The darkside
Your passing away so unexpected, without warning, so shocking
it made me shiver so cold like losing a part of my own heart
died with the friend I had for many years.
We shared so much, we talked, got into discussions
you made me laugh and cry like a real friend does.
I had so much more to tell you ,so much more to ask
because there was a darkside you would never share
it always made me wonder what that side could be.

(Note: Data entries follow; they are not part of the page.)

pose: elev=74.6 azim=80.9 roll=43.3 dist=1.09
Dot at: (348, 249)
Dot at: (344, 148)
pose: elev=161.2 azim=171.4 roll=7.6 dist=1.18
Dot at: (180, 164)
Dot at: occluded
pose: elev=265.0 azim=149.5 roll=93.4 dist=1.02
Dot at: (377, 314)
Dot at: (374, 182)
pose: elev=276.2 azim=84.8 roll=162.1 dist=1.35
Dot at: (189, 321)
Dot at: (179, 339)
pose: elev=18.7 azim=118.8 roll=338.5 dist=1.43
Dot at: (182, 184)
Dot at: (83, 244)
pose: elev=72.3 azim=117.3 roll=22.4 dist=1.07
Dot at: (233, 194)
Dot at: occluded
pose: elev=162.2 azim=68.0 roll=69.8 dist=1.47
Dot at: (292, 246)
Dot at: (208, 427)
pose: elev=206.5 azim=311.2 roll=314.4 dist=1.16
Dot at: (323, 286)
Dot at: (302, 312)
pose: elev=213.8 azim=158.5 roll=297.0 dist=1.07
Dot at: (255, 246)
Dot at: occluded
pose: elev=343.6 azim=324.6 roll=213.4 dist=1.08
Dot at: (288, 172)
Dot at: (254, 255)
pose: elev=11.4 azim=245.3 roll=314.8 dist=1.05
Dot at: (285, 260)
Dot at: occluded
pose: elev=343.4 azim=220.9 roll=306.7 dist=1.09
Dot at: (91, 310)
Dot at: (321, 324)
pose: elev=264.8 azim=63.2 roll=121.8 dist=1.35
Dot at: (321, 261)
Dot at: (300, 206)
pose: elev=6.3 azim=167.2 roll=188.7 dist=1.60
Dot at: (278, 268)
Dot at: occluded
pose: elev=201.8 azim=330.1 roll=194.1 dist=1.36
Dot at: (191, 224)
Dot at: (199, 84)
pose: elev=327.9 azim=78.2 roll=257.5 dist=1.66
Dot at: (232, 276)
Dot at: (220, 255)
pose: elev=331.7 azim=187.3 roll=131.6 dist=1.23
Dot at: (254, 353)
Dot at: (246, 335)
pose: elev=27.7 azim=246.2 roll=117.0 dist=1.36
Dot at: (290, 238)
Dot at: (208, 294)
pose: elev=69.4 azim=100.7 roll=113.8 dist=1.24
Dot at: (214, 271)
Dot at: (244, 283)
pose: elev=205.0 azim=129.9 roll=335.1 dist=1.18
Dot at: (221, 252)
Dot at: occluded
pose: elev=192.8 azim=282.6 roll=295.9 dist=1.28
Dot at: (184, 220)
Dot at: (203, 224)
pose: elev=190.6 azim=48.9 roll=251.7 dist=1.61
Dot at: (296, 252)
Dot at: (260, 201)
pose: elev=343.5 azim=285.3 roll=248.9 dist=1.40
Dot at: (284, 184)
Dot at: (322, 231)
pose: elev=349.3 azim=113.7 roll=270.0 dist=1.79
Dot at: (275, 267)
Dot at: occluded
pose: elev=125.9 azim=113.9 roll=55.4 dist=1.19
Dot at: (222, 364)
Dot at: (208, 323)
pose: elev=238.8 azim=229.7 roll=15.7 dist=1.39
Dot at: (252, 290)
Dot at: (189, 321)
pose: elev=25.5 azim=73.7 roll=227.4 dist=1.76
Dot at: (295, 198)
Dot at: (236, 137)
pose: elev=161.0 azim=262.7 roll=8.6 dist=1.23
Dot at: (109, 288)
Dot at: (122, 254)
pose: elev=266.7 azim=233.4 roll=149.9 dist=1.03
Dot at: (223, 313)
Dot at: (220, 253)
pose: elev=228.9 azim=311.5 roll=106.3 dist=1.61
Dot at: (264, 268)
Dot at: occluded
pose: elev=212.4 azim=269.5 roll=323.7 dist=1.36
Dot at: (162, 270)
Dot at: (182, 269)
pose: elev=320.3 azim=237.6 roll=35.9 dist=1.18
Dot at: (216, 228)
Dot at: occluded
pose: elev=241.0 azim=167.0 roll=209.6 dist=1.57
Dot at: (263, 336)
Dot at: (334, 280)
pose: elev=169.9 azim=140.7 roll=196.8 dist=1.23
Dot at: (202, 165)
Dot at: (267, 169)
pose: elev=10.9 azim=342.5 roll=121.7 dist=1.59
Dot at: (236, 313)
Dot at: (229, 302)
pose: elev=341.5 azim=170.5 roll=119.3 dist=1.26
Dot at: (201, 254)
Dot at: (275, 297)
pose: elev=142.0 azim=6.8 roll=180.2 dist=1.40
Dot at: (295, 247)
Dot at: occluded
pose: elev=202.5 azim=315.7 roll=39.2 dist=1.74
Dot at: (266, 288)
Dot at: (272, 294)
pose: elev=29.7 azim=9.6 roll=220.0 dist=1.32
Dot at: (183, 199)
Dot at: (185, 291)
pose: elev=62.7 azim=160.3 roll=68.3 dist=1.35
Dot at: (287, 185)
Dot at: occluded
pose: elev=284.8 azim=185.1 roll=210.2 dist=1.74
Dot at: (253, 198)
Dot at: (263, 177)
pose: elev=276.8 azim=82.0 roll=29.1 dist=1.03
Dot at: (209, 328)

Now that your gone my questions got answers, my friend was a lie.
The people around you opening doors that you always kept closed
they told me the darkside will be hard to believe.
Your ruled the people close to you as a monster,
beating up your woman and children, filling them with fear.
You went as far as raping your own taking away there childhood,
you left horrible marks on them for the rest off there lives,
so terrible that for them your passing away, feels like relieve.
After hearing it all, I now know a darkside that you never showed me,
if I could I would confront you, with all your lies told and secrets,
telling me to be gentle, and to love everyone around me.
Be the best I could be, loving, caring, giving, sharing.
How could you tell me, about loving my own ?
Now that the truth is out, how do I deal with your passing away?
Will I always see the monster they told me you were
or can I still remember the friend you where to me?
this is for a friend who tought she new her best friend!!
shoking when that person is so different.